By targeting an enzyme that bacteria use to swap genetic material, researchers at the University of North Carolina at Chapel Hill, have stopped the microbes' ability to spread, among other advantageous mutations, resistance to antibiotics.

"It turns out bacteria are very social," says Matthew Redinbo, a U.N.C. associate professor of chemistry, biochemistry and biophysics. "They pass genes between one another that keep one another intact." He adds that this transfer can occur between bacteria of either the same or different species.

But as Redinbo and colleagues report in this week's Proceedings of the National Academy of Sciences USA, if the mechanism for this genetic transfer is blocked, the selective death of the antibiotic-resistant members of a bacterial culture is somehow triggered.

"We designed the whole thing to stop [the] transfer of genes," Redinbo says. "The biggest surprise was that stopping transfer also killed the resistant bacteria." He notes that his group does not know exactly how antibiotic resistant bacteria are killed off, but that interfering with the way a cell manipulates its DNA often causes cell death.

The DNA process disrupted by the U.N.C. team is called conjugation, which occurs when two bacteria sidle up to one another and punch holes in each of their outer membranes, allowing one microbe to shoot a single strand of DNA into the other. This mechanism is achieved via an enzyme called DNA relaxase, they noted, which acts as a gatekeeper, both initiating and ending the movement of the genetic material between the bacteria.

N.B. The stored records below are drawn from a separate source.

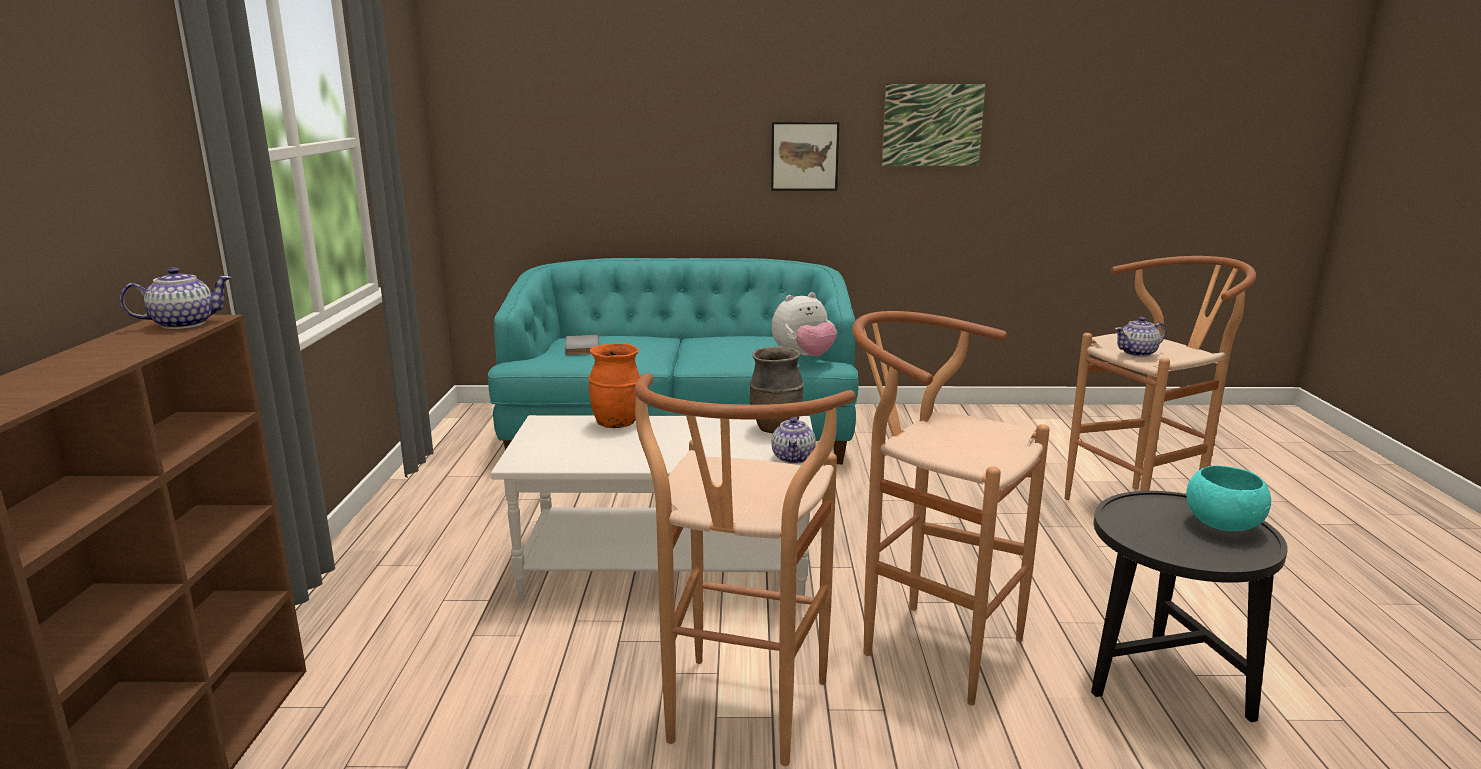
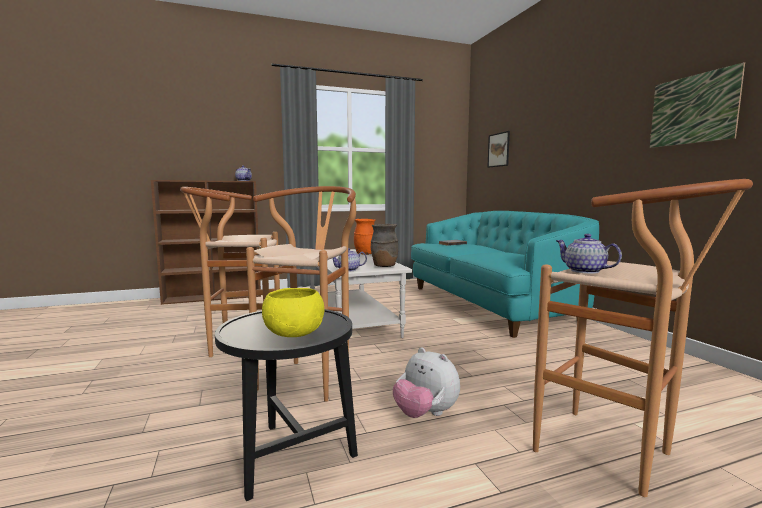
camera: 70 degrees right, 10 degrees down
picture [771,122,840,191] -> picture moved to [488,131,510,168]
plush toy [772,292,837,356] -> plush toy moved to [393,347,460,418]
turquoise bowl [1186,466,1271,531] -> yellow bowl [262,288,325,337]

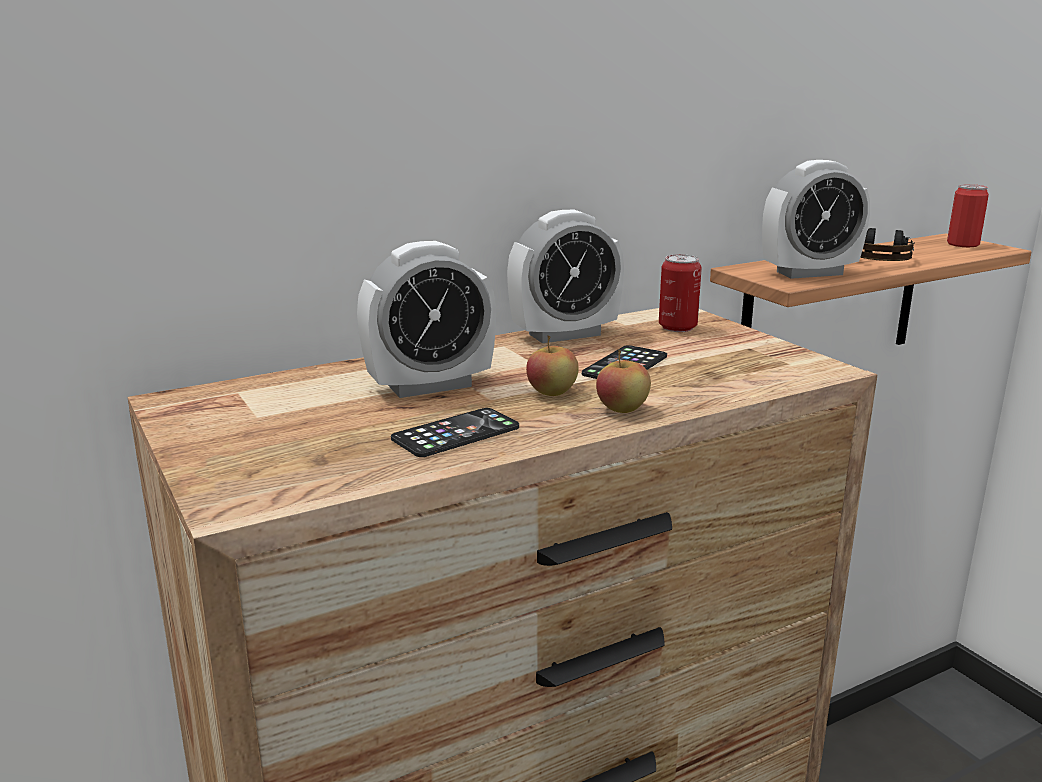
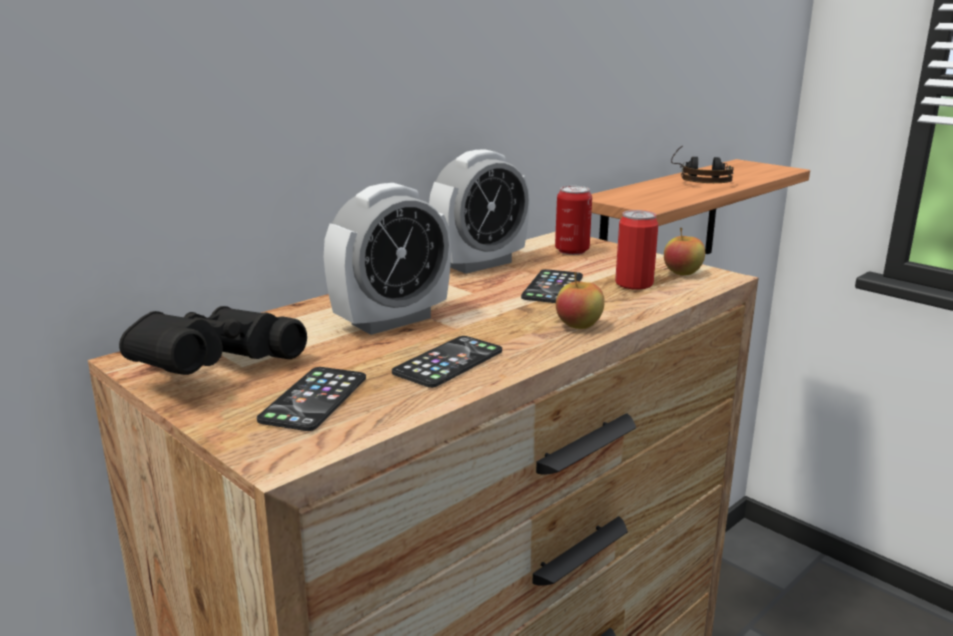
camera: 15 degrees left, 0 degrees up
apple [526,335,579,396] -> apple moved to [664,228,705,275]
alarm clock [762,160,870,279] -> none
can [947,184,989,247] -> can moved to [615,210,658,290]
none -> black binoculars [119,306,307,375]
none -> phone [257,367,366,431]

Scott Lujan, a graduate student in Redinbo's lab, made a key discovery: The DNA relaxase molecule has two "catalytic weapons" that allow it to perform its duties of breaking apart DNA strands. (Most other enzymes only have one; DNA relaxase needs two in order to contact the strands of DNA in the donating bacterial cell.) This finding alerted the team that in order for a chemical to disrupt DNA relaxase, it would need to block both catalytic sites on the enzyme.

They settled on bisphosphonates, which have already been approved by the Food and Drug Administration (FDA) to battle osteoporosis, a bone-thinning disease. Two drugs, clodronate and etidronate (aka Didronel), blocked DNA relaxase and, as a result, conjugation. An unexpected result of this disruption, however, was the fact that the antibiotic-resistant Escherichia coli bacteria that were trying to pass their genes along actually died when their DNA relaxase was shielded.

Redinbo says that his group is studying mice carrying infections in their gastrointestinal tract, skin and muscle tissue to see if the new mechanism for disrupting DNA relaxase is effective in the mammalian body. But he adds that "a clinician could use these approved drugs right away if faced with a resistant bacteria."